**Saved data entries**
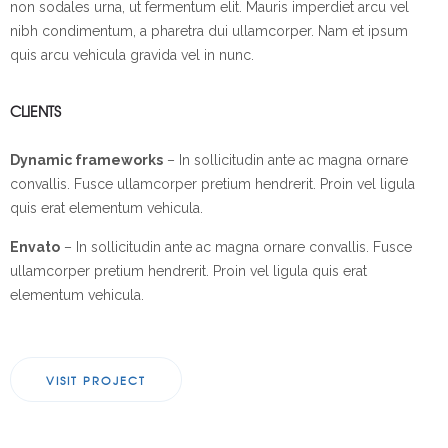
non sodales urna, ut fermentum elit. Mauris imperdiet arcu vel
nibh condimentum, a pharetra dui ullamcorper. Nam et ipsum
quis arcu vehicula gravida vel in nunc.
CLIENTS
Dynamic frameworks
– In sollicitudin ante ac magna ornare
convallis. Fusce ullamcorper pretium hendrerit. Proin vel ligula
quis erat elementum vehicula.
Envato
– In sollicitudin ante ac magna ornare convallis. Fusce
ullamcorper pretium hendrerit. Proin vel ligula quis erat
elementum vehicula.
VISIT PROJECT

**Task to complete**
Copy the text from each of the records above word for word, with the same line breaks, and leave out the pictures.

**Output**
non sodales urna, ut fermentum elit. Mauris imperdiet arcu vel
nibh condimentum, a pharetra dui ullamcorper. Nam et ipsum
quis arcu vehicula gravida vel in nunc.
CLIENTS
Dynamic frameworks
– In sollicitudin ante ac magna ornare
convallis. Fusce ullamcorper pretium hendrerit. Proin vel ligula
quis erat elementum vehicula.
Envato
– In sollicitudin ante ac magna ornare convallis. Fusce
ullamcorper pretium hendrerit. Proin vel ligula quis erat
elementum vehicula.
VISIT PROJECT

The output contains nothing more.